Penulis: Rina Syafri
Bencana banjir yang melanda Sumatera dan Aceh telah menimbulkan penderitaan mendalam bagi masyarakat. Rumah hanyut, lahan rusak, dan kebutuhan dasar seperti makanan, pakaian, serta tempat tinggal sementara menjadi hal paling mendesak. Di tengah kondisi ini, wacana Menpora Erick Thohir menyiapkan bantuan alat olahraga justru menimbulkan tanda tanya besar.
🏚 Kebutuhan mendesak korban bencana adalah sandang, pangan, papan, serta layanan kesehatan. Mengirimkan alat olahraga di saat rakyat berjuang bertahan hidup jelas tidak relevan.
💧 Situasi darurat menuntut fokus pada pemulihan dasar: logistik, air bersih, obat-obatan, dan dukungan psikososial.
🪵 Aktivitas fisik korban bencana sudah sangat berat. Membersihkan rumah, mengangkat kayu gelondongan, dan menata kembali lingkungan pasca banjir adalah bentuk kerja keras yang jauh lebih melelahkan daripada sekadar berolahraga.
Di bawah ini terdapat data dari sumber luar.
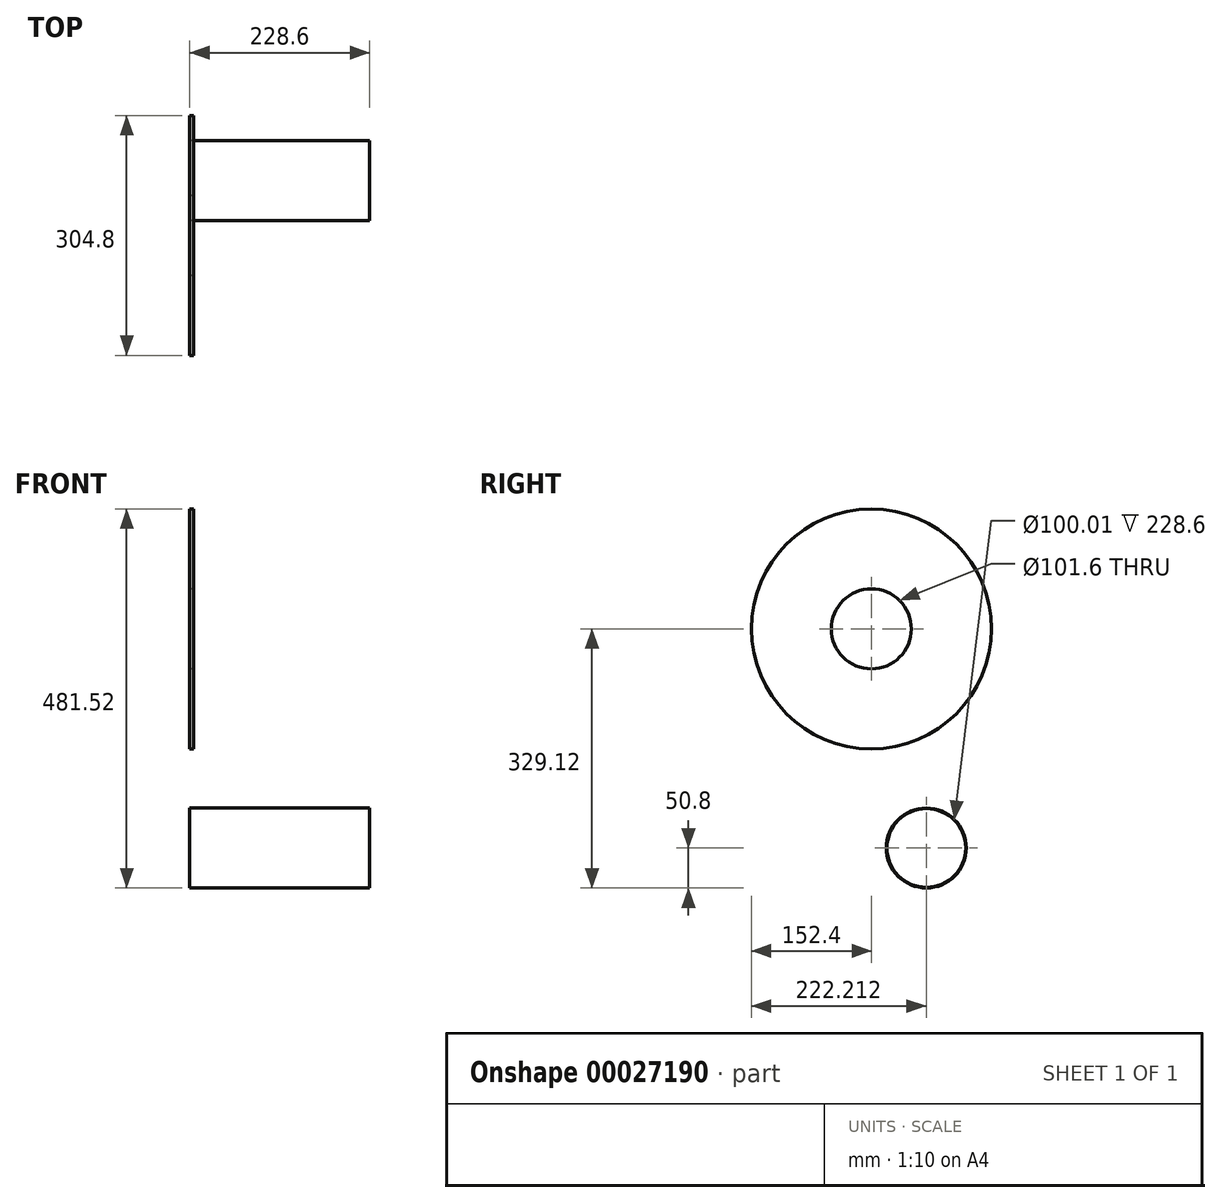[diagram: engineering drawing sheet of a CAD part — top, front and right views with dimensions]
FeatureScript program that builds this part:
annotation { "Feature Type Name" : "Feature", "Feature Type Description" : "" }
export const myFeature = defineFeature(function(context is Context, id is Id, definition is map)
    precondition{}
    {
        {
            var Q0;
            Q0=qCreatedBy(makeId("Right.planeOp"),FACE);
            var sketch = newSketch(context, id + "F0", { "sketchPlane" : qUnion([Q0])});
            skCircle(sketch, "E0", {"center": v(0, 0) * mm, "radius": 152.4 * mm});
            skCircle(sketch, "E1", {"center": v(0, 0) * mm, "radius": 50.8 * mm});
            skSolve(sketch);
        }
        {
            var Q0;
            Q0=makeQuery(id+"F0.imprint","IMPRINT",FACE,{"disambiguationData":[TD([[makeQuery(id+"F0.imprint","IMPRINT",EDGE,{"derivedFrom":sQuery(id+"F0.wireOp",EDGE,"E0")}),1.0]])]});
            extrude(context, id + "F1", {"entities" : qUnion([Q0]), "depth" : 4.75 * mm});
        }
        {
            var Q0;
            Q0=qCreatedBy(makeId("Right.planeOp"),FACE);
            var sketch = newSketch(context, id + "F2", { "sketchPlane" : qUnion([Q0])});
            skCircle(sketch, "E2", {"center": v(69.81, -278.32) * mm, "radius": 50.8 * mm});
            skCircle(sketch, "E3", {"center": v(69.81, -278.32) * mm, "radius": 50 * mm});
            skSolve(sketch);
        }
        {
            var Q0;
            Q0=makeQuery(id+"F2.imprint","IMPRINT",FACE,{"disambiguationData":[TD([[makeQuery(id+"F2.imprint","IMPRINT",EDGE,{"derivedFrom":sQuery(id+"F2.wireOp",EDGE,"E2")}),1.0]])]});
            extrude(context, id + "F3", {"entities" : qUnion([Q0]), "depth" : 228.6 * mm});
        }
    });
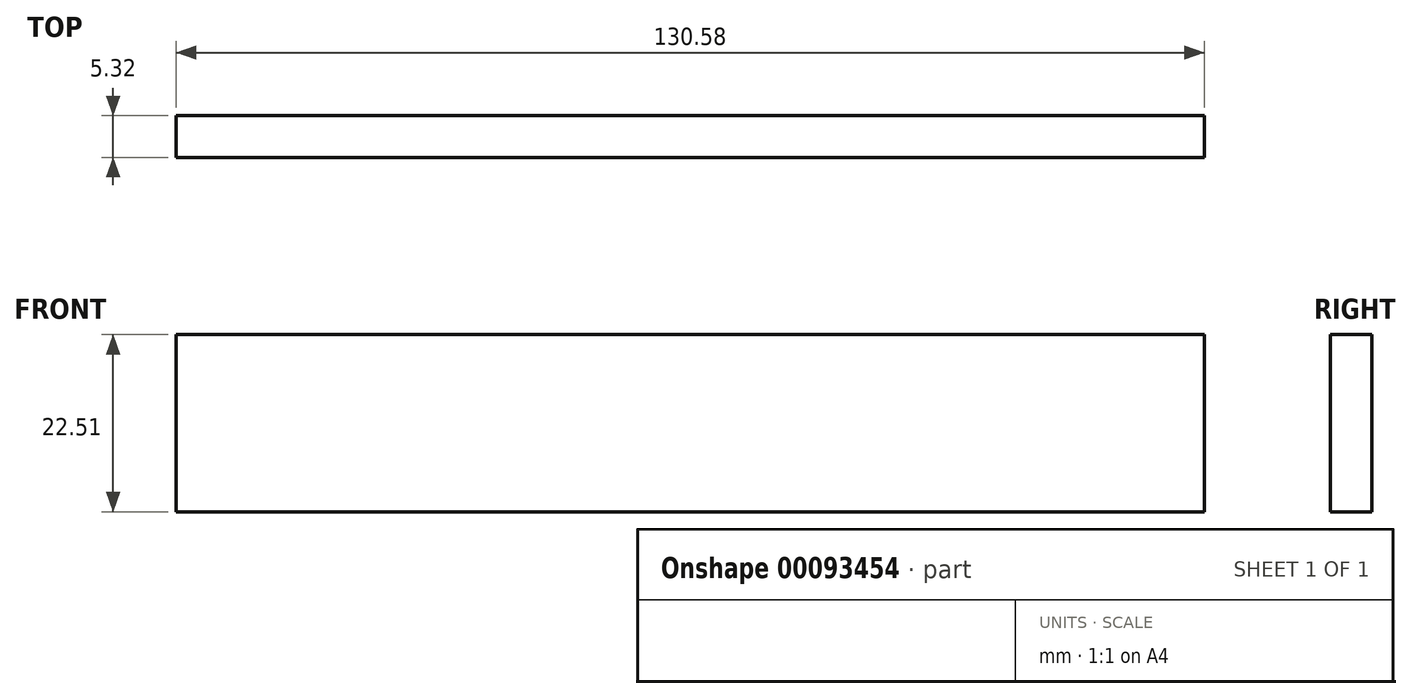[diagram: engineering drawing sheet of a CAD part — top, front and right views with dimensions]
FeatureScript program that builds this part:
annotation { "Feature Type Name" : "Feature", "Feature Type Description" : "" }
export const myFeature = defineFeature(function(context is Context, id is Id, definition is map)
    precondition{}
    {
        {
            var Q0;
            Q0=qCreatedBy(makeId("Front.planeOp"),FACE);
            var sketch = newSketch(context, id + "F0", { "sketchPlane" : qUnion([Q0])});
            skLineSegment(sketch, "E0.bottom", {"start": v(-61.3, 60.61) * mm, "end": v(69.27, 60.61) * mm});
            skLineSegment(sketch, "E0.top", {"start": v(-61.3, 38.1) * mm, "end": v(69.27, 38.1) * mm});
            skLineSegment(sketch, "E0.left", {"start": v(-61.3, 60.61) * mm, "end": v(-61.3, 38.1) * mm});
            skLineSegment(sketch, "E0.right", {"start": v(69.27, 60.61) * mm, "end": v(69.27, 38.1) * mm});
            skSolve(sketch);
        }
        {
            var Q0;
            Q0=makeQuery(id+"F0.imprint","IMPRINT",FACE,{"disambiguationData":[TD([[makeQuery(id+"F0.imprint","IMPRINT",EDGE,{"derivedFrom":sQuery(id+"F0.wireOp",EDGE,"E0.bottom")}),-1.0]])]});
            extrude(context, id + "F1", {"entities" : qUnion([Q0]), "depth" : 5.32 * mm});
        }
    });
⚠ Komunikasi pejabat publik harus berhati-hati. Pernyataan yang tidak sesuai kebutuhan rakyat berisiko memicu emosi dan memperlihatkan jarak antara pejabat pusat dengan realitas di lapangan.
Pesan Kritis
Pejabat publik digaji dari pajak rakyat. Maka, setiap kebijakan harus berangkat dari logika kebutuhan rakyat, bukan sekadar pencitraan atau program seremonial. Prinsip sederhana yang seharusnya dipegang adalah: berpikir dulu, baru bicara.
Penutup
Rakyat tidak meminta fasilitas olahraga. Mereka meminta kehadiran negara dalam bentuk bantuan nyata: makanan, pakaian, tempat tinggal, dan perlindungan. Jika tidak mampu memberi solusi yang tepat, lebih baik pejabat diam daripada menambah luka dengan pernyataan yang memicu emosi.